Database support in Apache modules used to require additional coding to build a wrapper around the code to gain access to the database. For example, if you wanted to add SQL-based authentication through MySQL or PostgreSQL, then the module had to provide its own interface to the SQL database. Programming and performance issues made this a less than ideal solution.
Apache now provides the mod_dbd module, which provides database connections using a standard interface. The module uses the apr_dbd interface, which also means database connections can work within a threaded environment by providing a pool of available connections. This should help increase the flexibility of the database environment and improve the performance of modules requiring databaseconnectivity.

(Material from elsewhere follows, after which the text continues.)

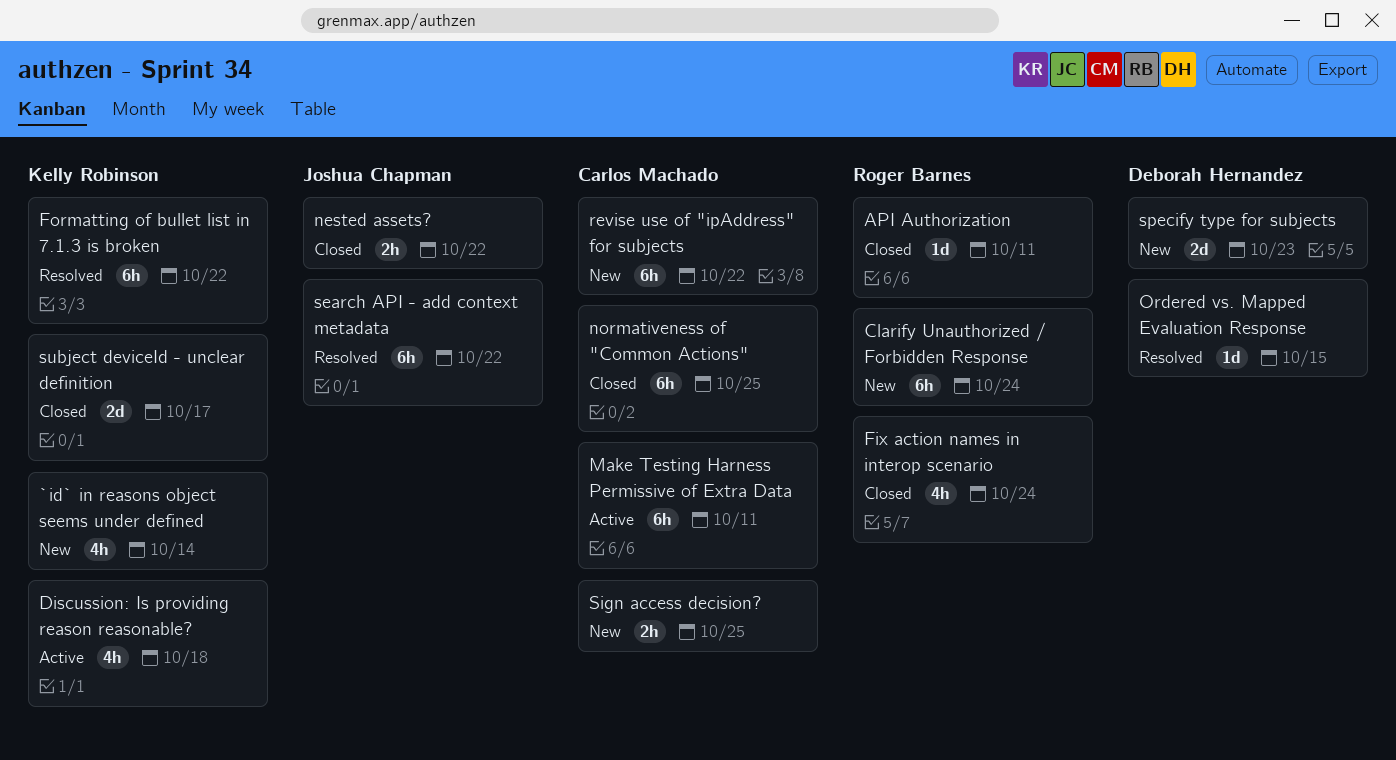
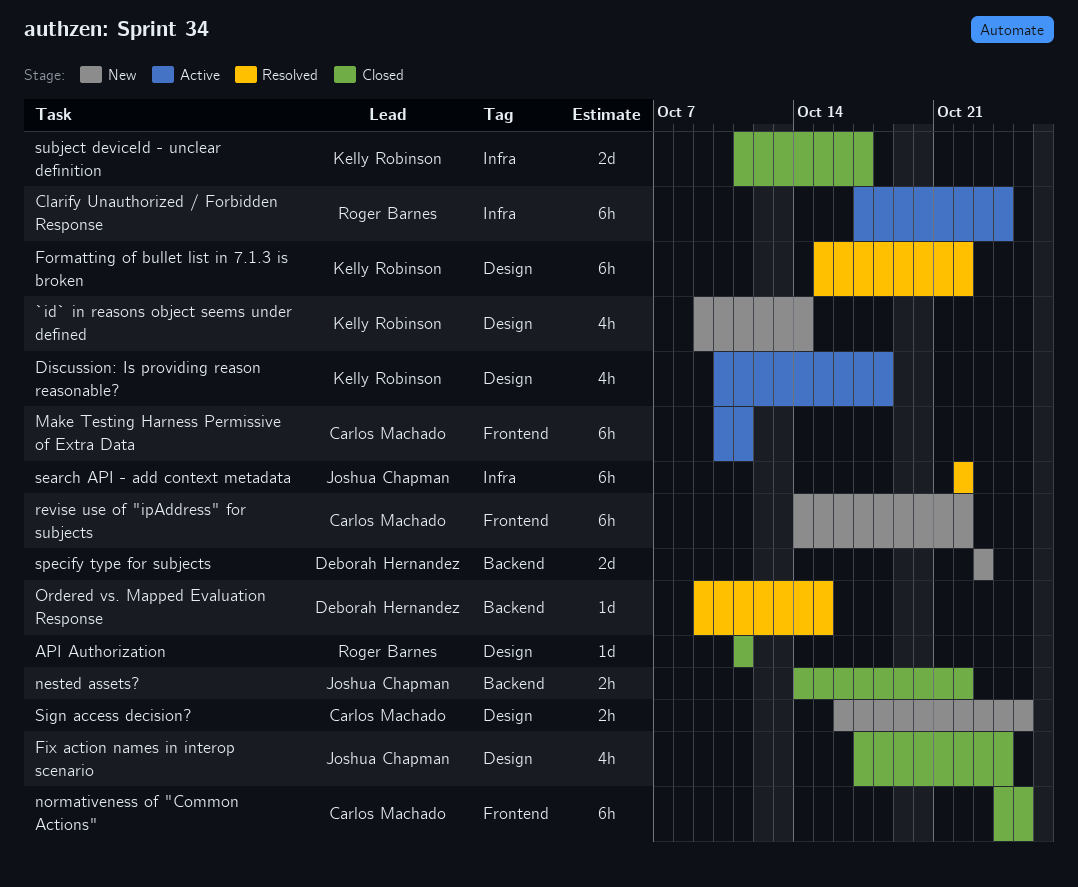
Clarify Unauthorized / Forbidden Response, status: New -> Active
Fix action names in interop scenario, owner: Roger Barnes -> Joshua Chapman

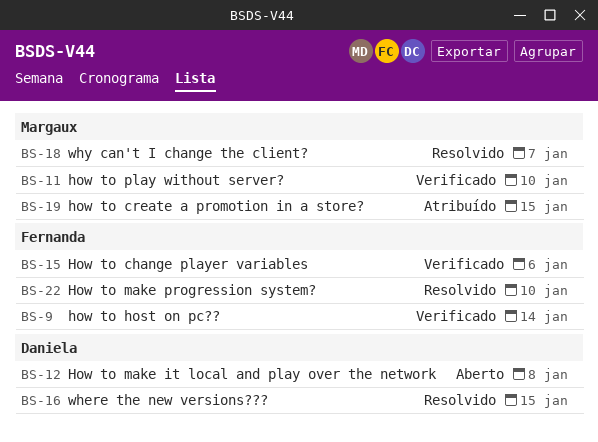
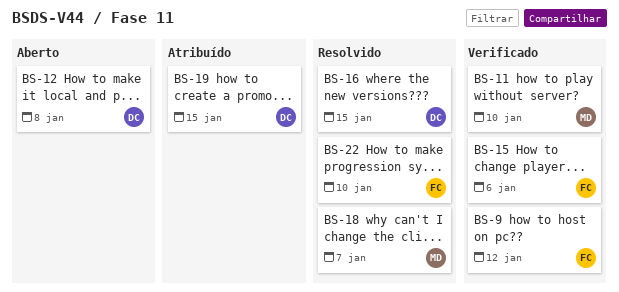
BS-9, due: Jan 14 -> Jan 12
BS-19, owner: Margaux -> Daniela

Note that this is not a solution for database access in dynamic Web sites, but in the future it may be made available through module-based interfaces, such as mod_perl and mod_php, for providing connectivity.
Module Development Changes
There are some back-end changes to the interface for developing certain features when building custom modules for use with Apache. The release notes provide more detailed information, but basic changes include:
- Connection error logging make it easier to log connection-related error messages.
- Test configuration hooks provide test results when performing a configuration test.
- Stacksize can be modified for thread-based MPMs.
- Protocol handling is performed on output filters. In line with the changes to the filter system, filters can now delegate responsibility for setting the correct output type to mod_filter.
- A monitor hook enables modules to request the regular or schedule execution of jobs automatically.
- The regular expression interface has changed and the Perl Compatible Regular Expression (PCRE) library has been updated to v5.0. Both the header files supporting the regexp functions and the functions have changed.
- New DBD framework makes it easier to interface to SQL databases, but changes should be made to modules that use their own custom system.
Any modules that use these features should be updated accordingly.